_SHORT PROBLEM_
Format each line of the data below as a Markdown table with the columns Row and Line, numbering the rows and omitting blank lines. Don't include the pictures.
[Begin]
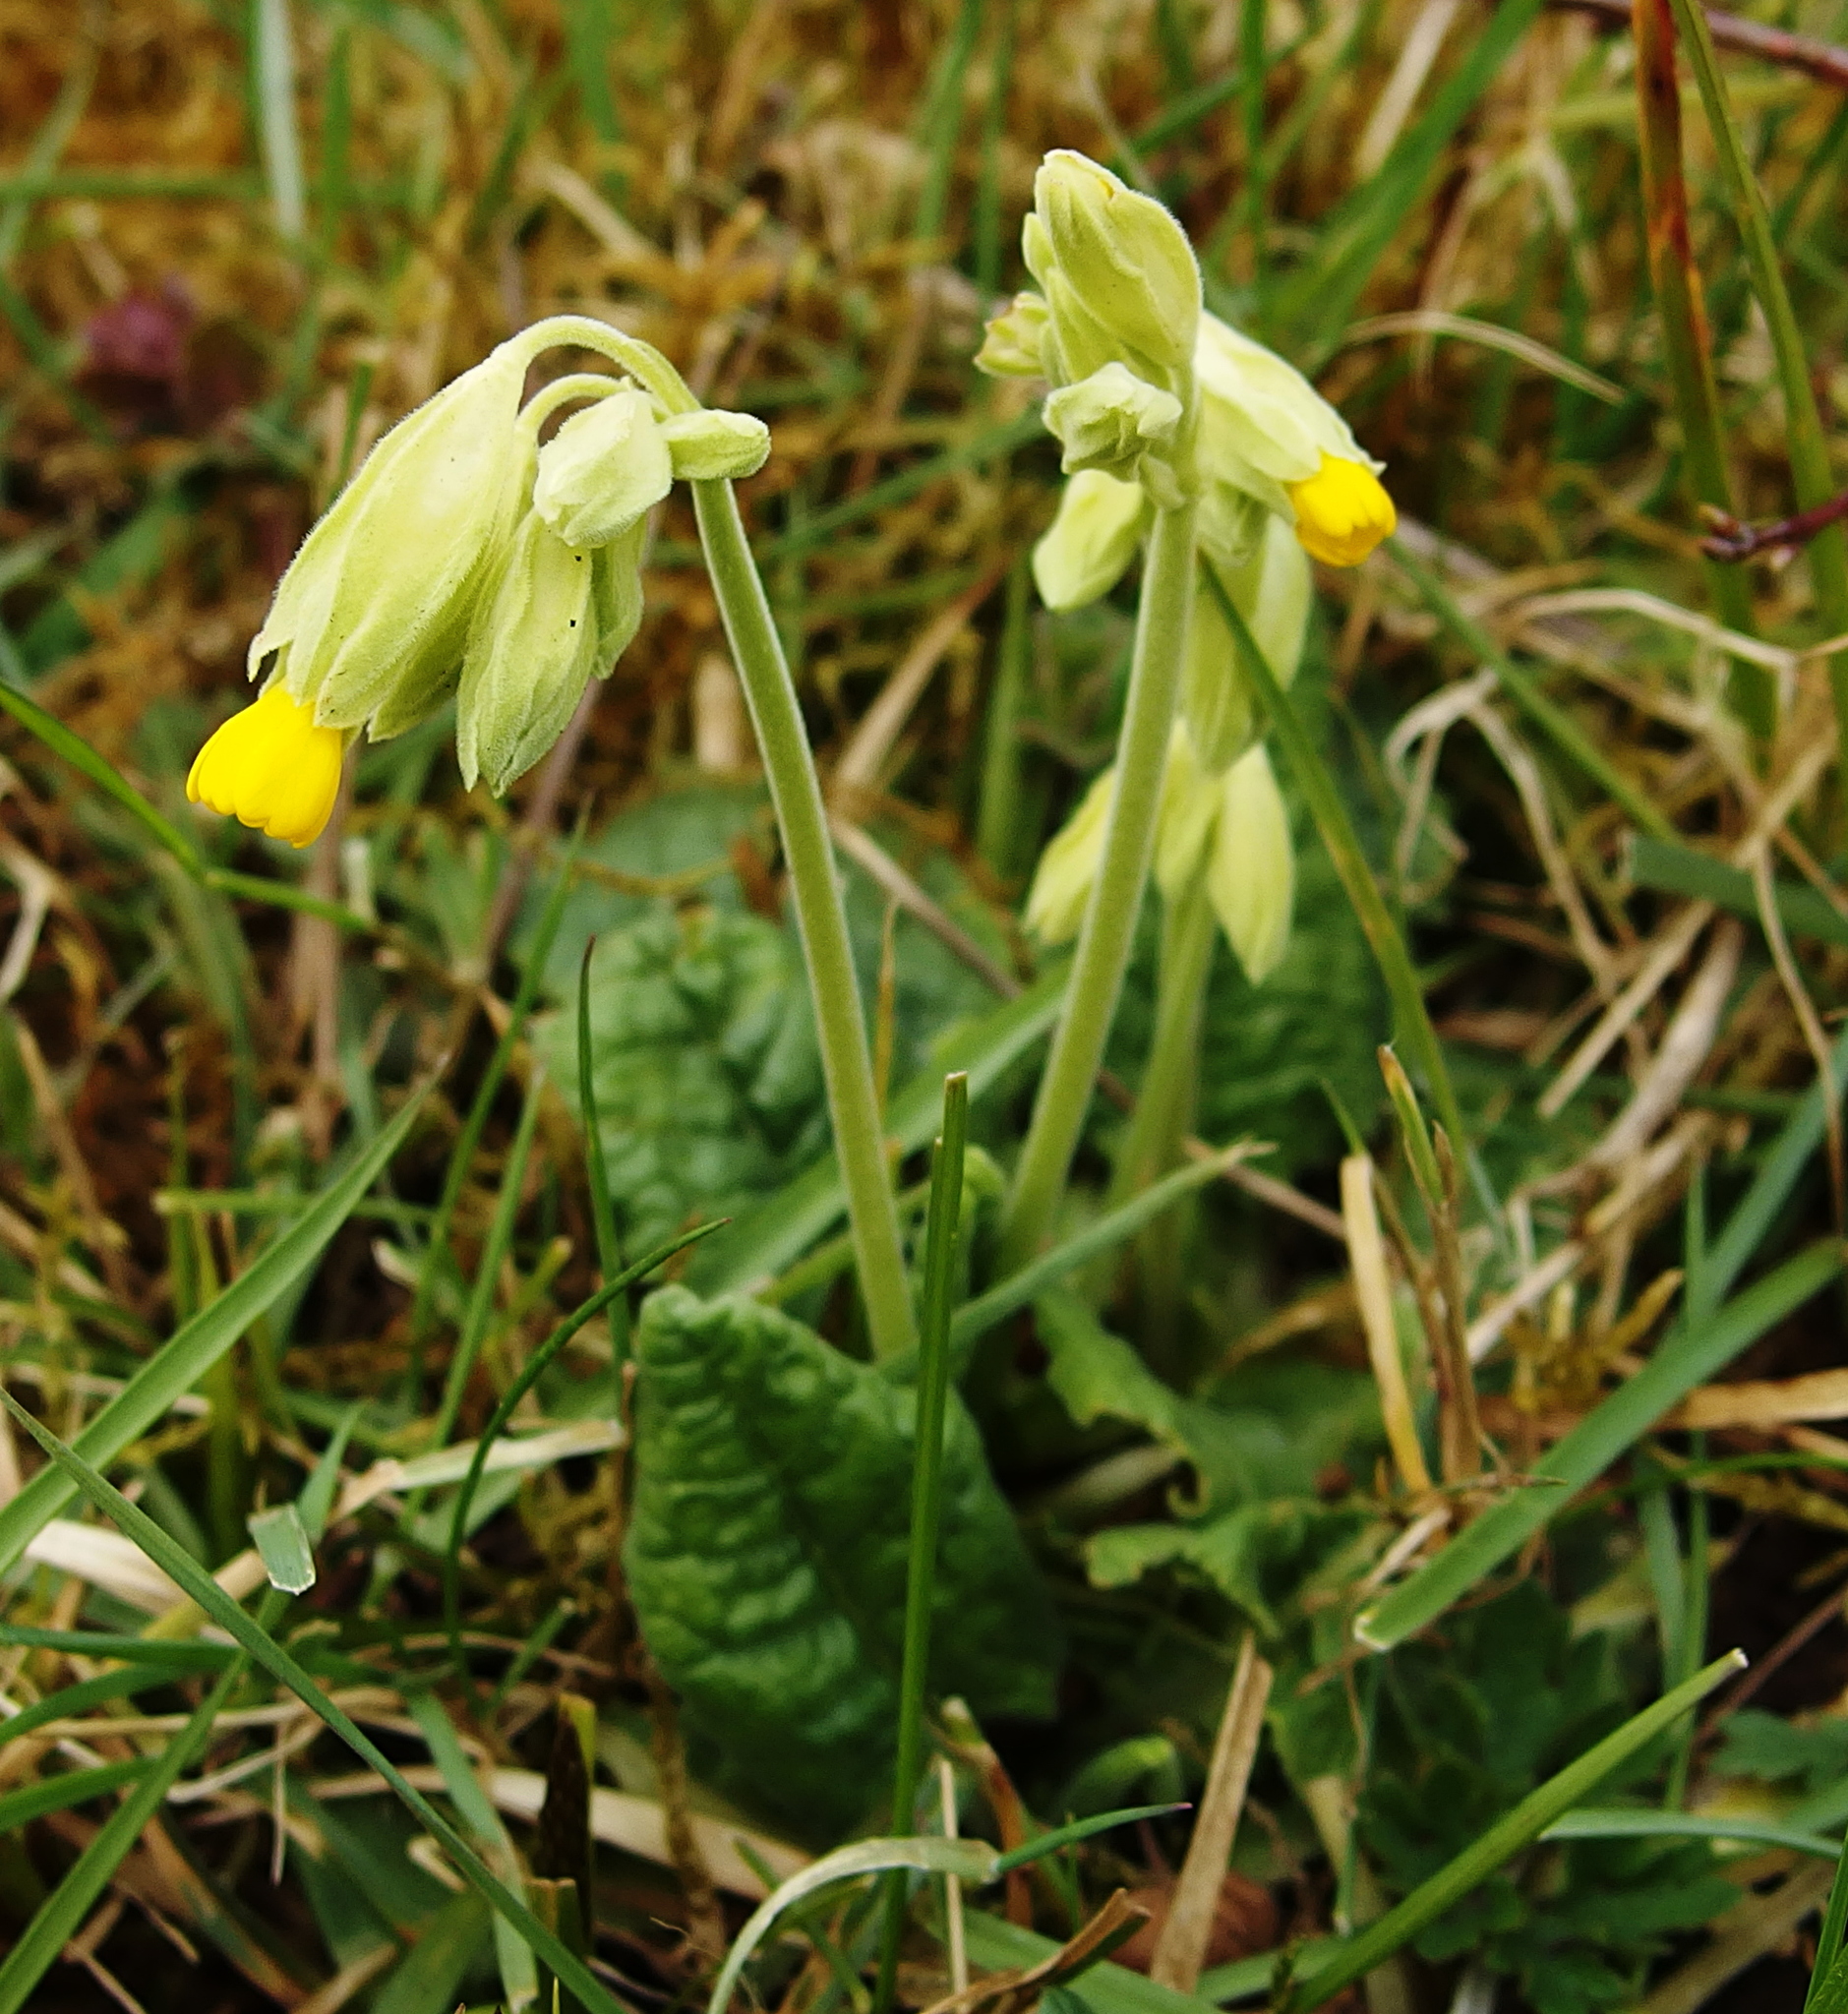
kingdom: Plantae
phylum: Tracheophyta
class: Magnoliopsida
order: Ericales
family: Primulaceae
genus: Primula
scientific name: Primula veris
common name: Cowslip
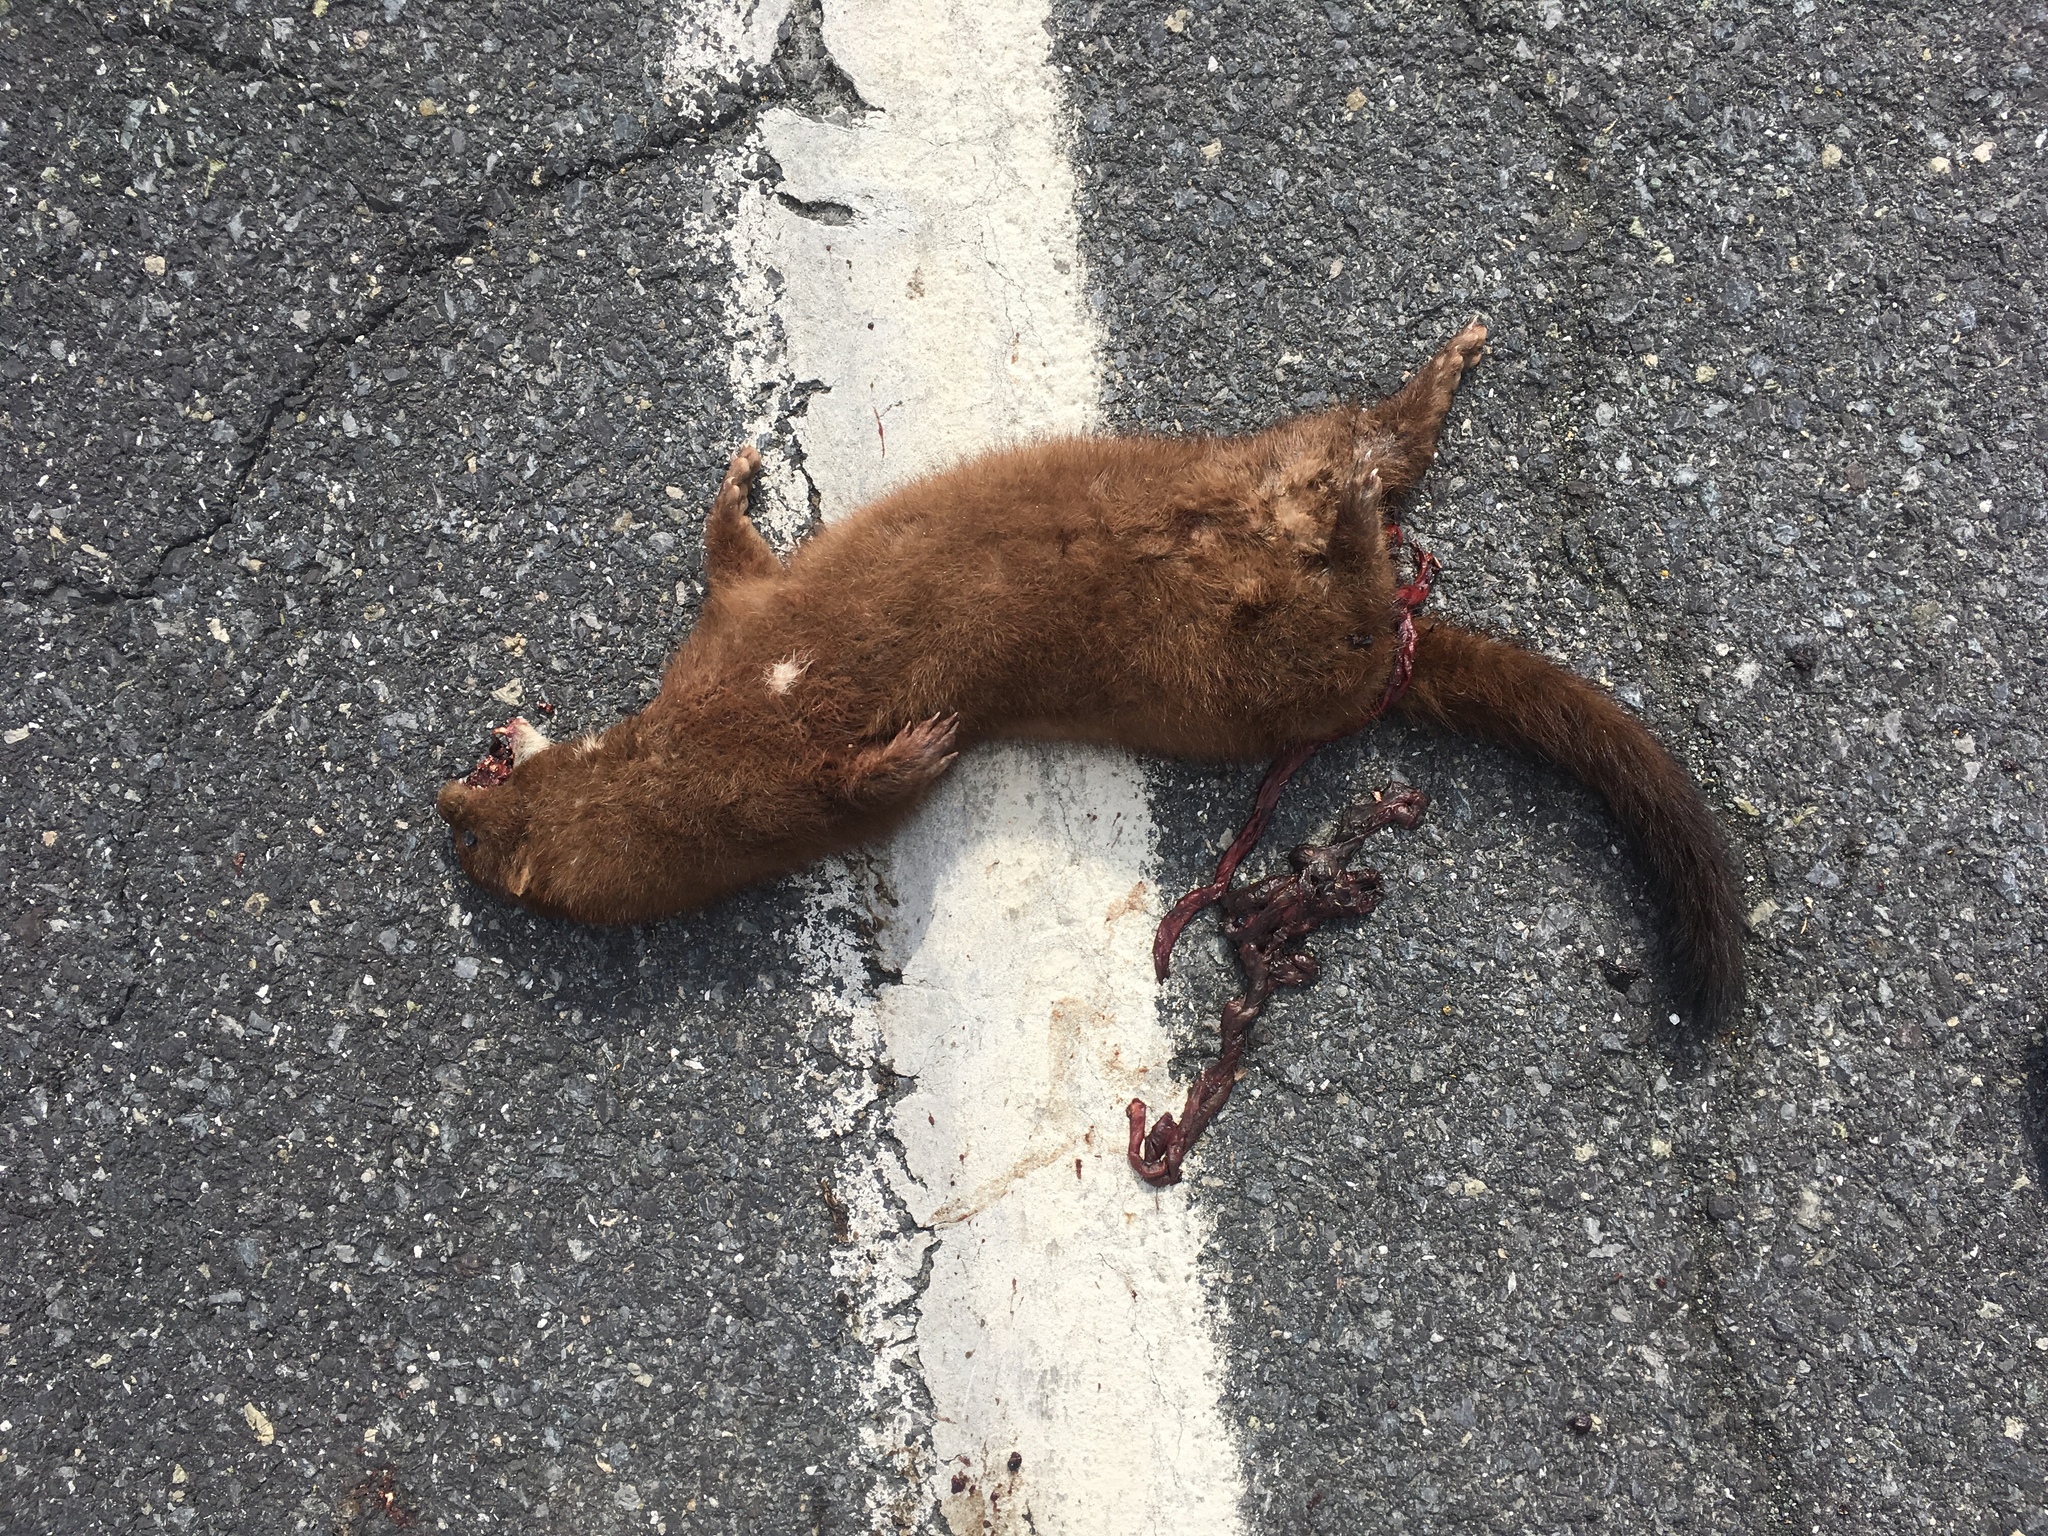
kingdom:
[End]
_EXERCISE ANSWER_
| Row | Line |
|---|---|
| 1 | kingdom: Plantae |
| 2 | phylum: Tracheophyta |
| 3 | class: Magnoliopsida |
| 4 | order: Ericales |
| 5 | family: Primulaceae |
| 6 | genus: Primula |
| 7 | scientific name: Primula veris |
| 8 | common name: Cowslip |
| 9 | kingdom: |